About DTrack
Disturbance Track (DTrack) offers 24/7 monitoring that uses Machine Learning (AI) to identify disturbing noises, such as dog barking or car alarms.
Rather than using expensive "cloud" infrastructure for advanced categorization, DTrack creates a model that is trained to detect only the exact noise that it was trained on. This helps eliminate false positives and decreases the effort required to perform matching.
How It Works
- Set up the Monitoring Device
- Collect some initial recordings
- Train a model from collected recordings
- Use trained model for automatic detection

Why It Exists
In some jurisdictions, understaffing leads to complete dismissal of any call that is not life threatening. In these cases, even a detailed report of ongoing noise disturbances may be entirely dismissed without a full 48 hours of detailed (to-the-minute) logging of every single occurrence, alongside submitted video.
Painstakingly listening to this audio in order to accurately log each and every disturbance, unsurprisingly, adds to overall frustration, but it also yields a report that is guaranteed to be taken seriously by a District Attorney.
DTrack exists to provide an initial report that can be easily reviewed in much less time.
How Is This Possible?
Most scoffs at this endevour have come from an understanding that large datasets are huge and take a tremendous amount of power to work with, making it impossible to keep detection entirely within lightweight hardware.
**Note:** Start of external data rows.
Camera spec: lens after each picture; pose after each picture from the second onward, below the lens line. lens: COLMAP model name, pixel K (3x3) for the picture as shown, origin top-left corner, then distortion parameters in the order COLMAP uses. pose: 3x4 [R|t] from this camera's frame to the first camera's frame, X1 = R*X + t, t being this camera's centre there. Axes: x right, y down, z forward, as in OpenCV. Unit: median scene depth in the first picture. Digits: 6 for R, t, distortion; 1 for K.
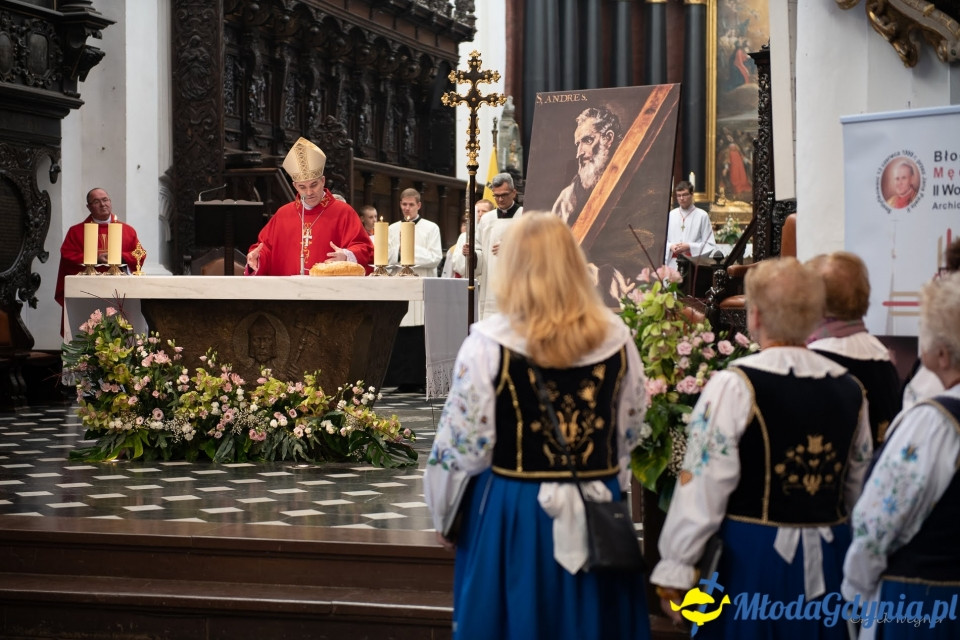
lens RADIAL K [[1814.4, 0, 486.2], [0, 1814.4, 319.0], [0, 0, 1]] dist [0.147159, -0.453088]
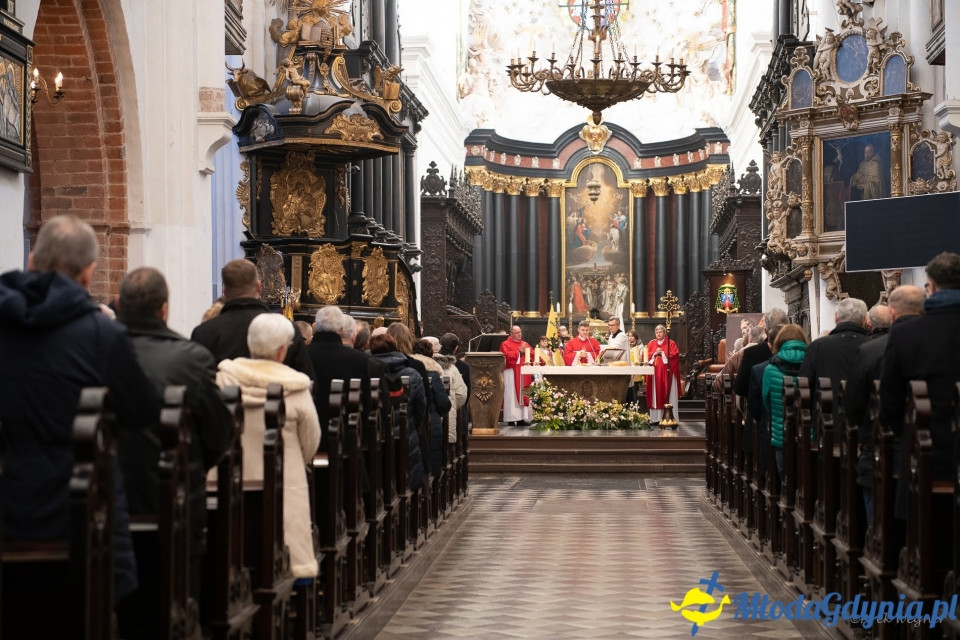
lens RADIAL K [[1814.4, 0, 486.2], [0, 1814.4, 319.0], [0, 0, 1]] dist [0.147159, -0.453088]
pose [[0.977258, 0.002213, 0.212043, -0.551707], [0.007463, 0.998967, -0.044822, 0.017908], [-0.211923, 0.045385, 0.976232, -1.090885]]
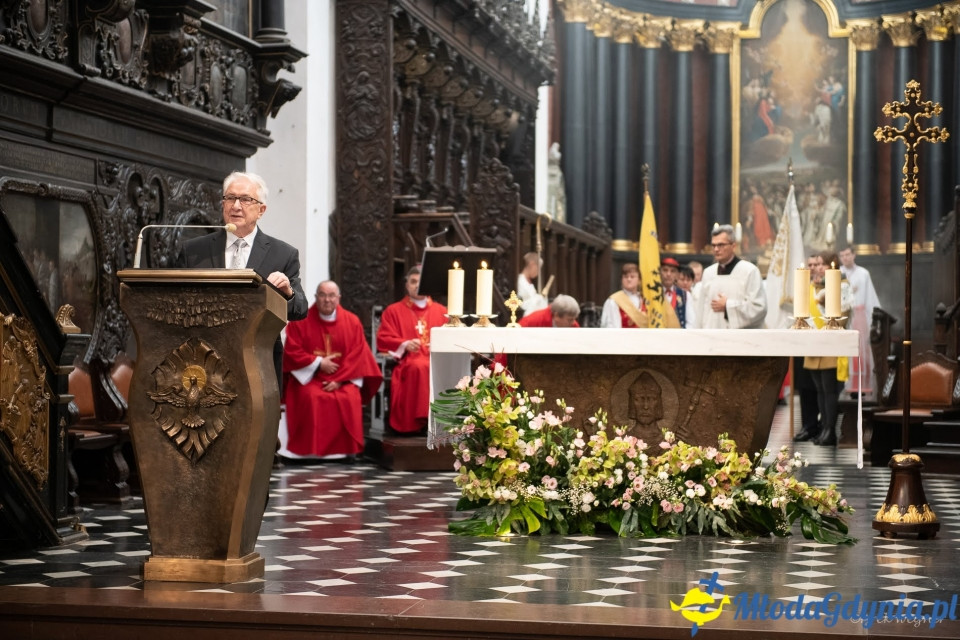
lens RADIAL K [[1814.4, 0, 486.2], [0, 1814.4, 319.0], [0, 0, 1]] dist [0.147159, -0.453088]
pose [[0.996583, 0.004728, 0.082465, -0.173726], [-0.002343, 0.999577, -0.028992, -0.001316], [-0.082568, 0.028699, 0.996172, 0.067261]]
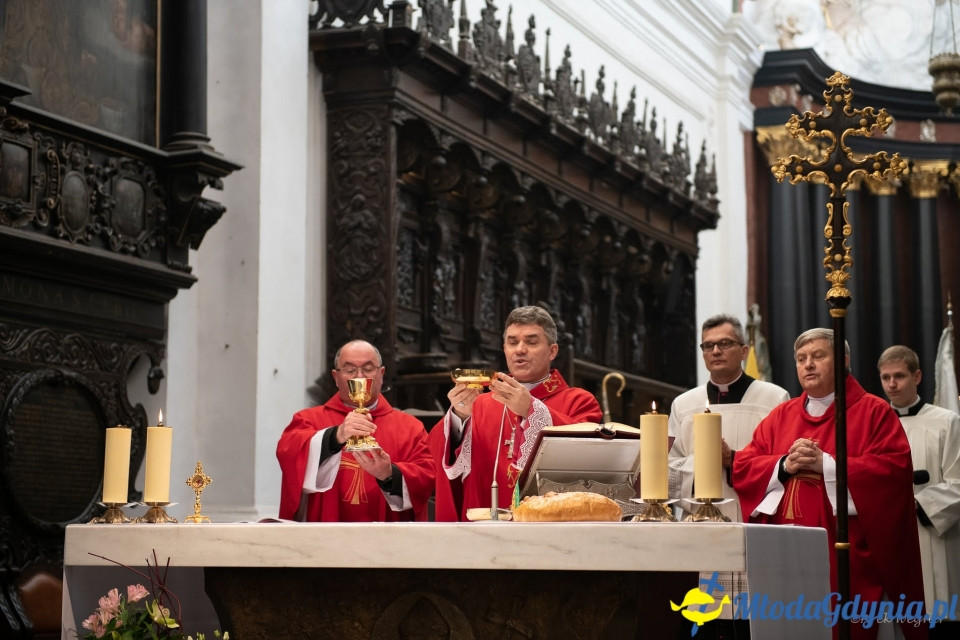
lens RADIAL K [[1814.4, 0, 486.2], [0, 1814.4, 319.0], [0, 0, 1]] dist [0.147159, -0.453088]
pose [[0.993786, -0.015791, -0.110183, -0.028862], [0.000589, 0.990619, -0.136653, -0.006226], [0.111308, 0.135739, 0.984472, 0.295512]]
This comes from a fundamental misunderstanding of what detection is actually needed.
Consider which of the following questions is easier for a computer to answer:
- Is a banana present in this image?
- Is a whole, pristine, ripe, yellow banana present in this image?
The former can include any type of banana. It could still be green, or perhaps yellow but cut in half, or brown and smashed. At what point of decay is it no longer a banana? Large data models take all of these questions into consideration and then try to apply tags that answer yes or no to each question.
Disturbance Tracker only cares about the tag that it was trained to detect, which eliminates extra overhead and makes detection a very lightweight operation.